Valuation of investments and companies remains an exercise in paper gains and paper losses.

Nothing’s final until the investor, the VC fund or the mutual fund pulls the trigger.

But a spate of recent markdowns of privately-held tech firms — the startups and even the darlings of FinTech and other sectors — shows that returns on investment are harder to come by.

And that might wind up having a negative ripple effect on innovation and disruption (the good kind, not the run-on-the-bank kind) itself.

To that end, as reported this week by The Wall Street Journal,  Tiger Global has “marked down” the value of investments in private firms housed within its VC funds — a move that wipes off $23 billion from those portfolios, per unnamed sources.

Among the holdings are TikTok parent company ByteDance and payments behemoth Stripe.  

In the case of Stripe, as reported here, the company said this week that it raised $6.5 billion in a funding round that values the payments firm at $50 billion — and that $50 billion is a significant markdown, we note, from the $95 billion valuation the company fetched back in 2021.

Tiger’s not alone in its markdowns: SoftBank Group’s privately held valuations for its Vision Fund 2 were 40% lower through the second half of the year, per the Journal report.

Daily Weighing Vs.
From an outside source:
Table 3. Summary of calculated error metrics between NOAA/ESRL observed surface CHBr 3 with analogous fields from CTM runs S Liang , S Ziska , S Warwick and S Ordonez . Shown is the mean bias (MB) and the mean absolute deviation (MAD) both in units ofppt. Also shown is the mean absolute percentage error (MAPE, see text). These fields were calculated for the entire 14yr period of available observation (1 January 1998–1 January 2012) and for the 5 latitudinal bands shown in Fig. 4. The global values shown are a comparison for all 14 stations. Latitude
Months Between Funding Rounds

The public markets offer a day-to-day weighing of companies. And the year-to-date performance of the tech-heavy NASDAQ shows a roughly 12% gain, which indicates that so far in 2023, there’s hope for rebounding fortunes after a 2022 that saw a 33% drop. Of course, for investors here (and yes, investment management companies like Tiger also have holdings in publicly-traded firms) have quarterly earnings reports to help drive their decisions and valuations.

But in the private markets, valuations can be set at a staggered pace, stretching across months or even years before new funding rounds determine the “worth” of that company — in between those rounds, VCs have to yardstick those holdings as they gauge the quarter’s/year’s performance.
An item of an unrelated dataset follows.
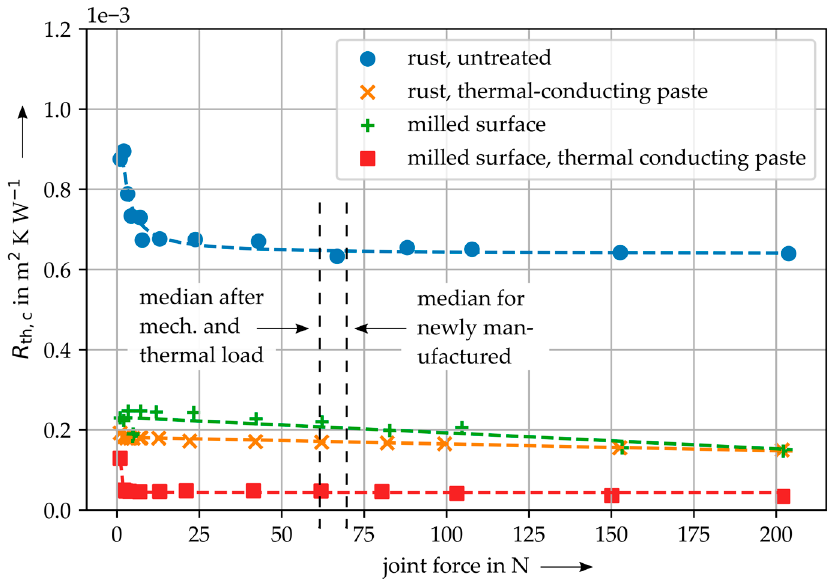
Figure 14. Specific thermal contact resistances for heating rod and rail with a length of 35 mm dependent on the joint force for different surface conditions (untreated or milled and with or without thermal-conducting paste ϑ = 0.5 K W − 1 ).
There’s at least some scaling back in evidence: The Financial Times reported last Fall that Tiger Global had been raising a private equity fund that targeted $6 billion in investments, which would be half the value that had initially been targeted.

For the tech companies and for the VC firms that have been the beneficiaries of those funds, the squeeze is on. If Tiger and SoftBank pull back and valuations keep getting marked down, these companies will be less readily able to attract those investments.

In the meantime, the failures of two mainstays of tech banking (and thus, capital) — Signature and Silicon Valley Bank — and the liquidation of a third (Silvergate) means that the near-term path to tech startup funding will be rocky indeed amid their already tough journey of scaling nascent businesses. SVB Financial noted last week, as it scrambled to save itself and ultimately couldn’t, that client firms had been burning through their own cash piles, evidence of operational pressures.

There’s no succor to be found in the public markets at the moment, which can exist as a capital lifeline. As PYMNTS has tracked through the past several months, only three of nearly four dozen FinTech names that have gone public through the past few years (right into the pandemic and beyond) have posted positive returns since their public listings. That’s enough to leave any company, and its backers, a bit daunted in taking the public route.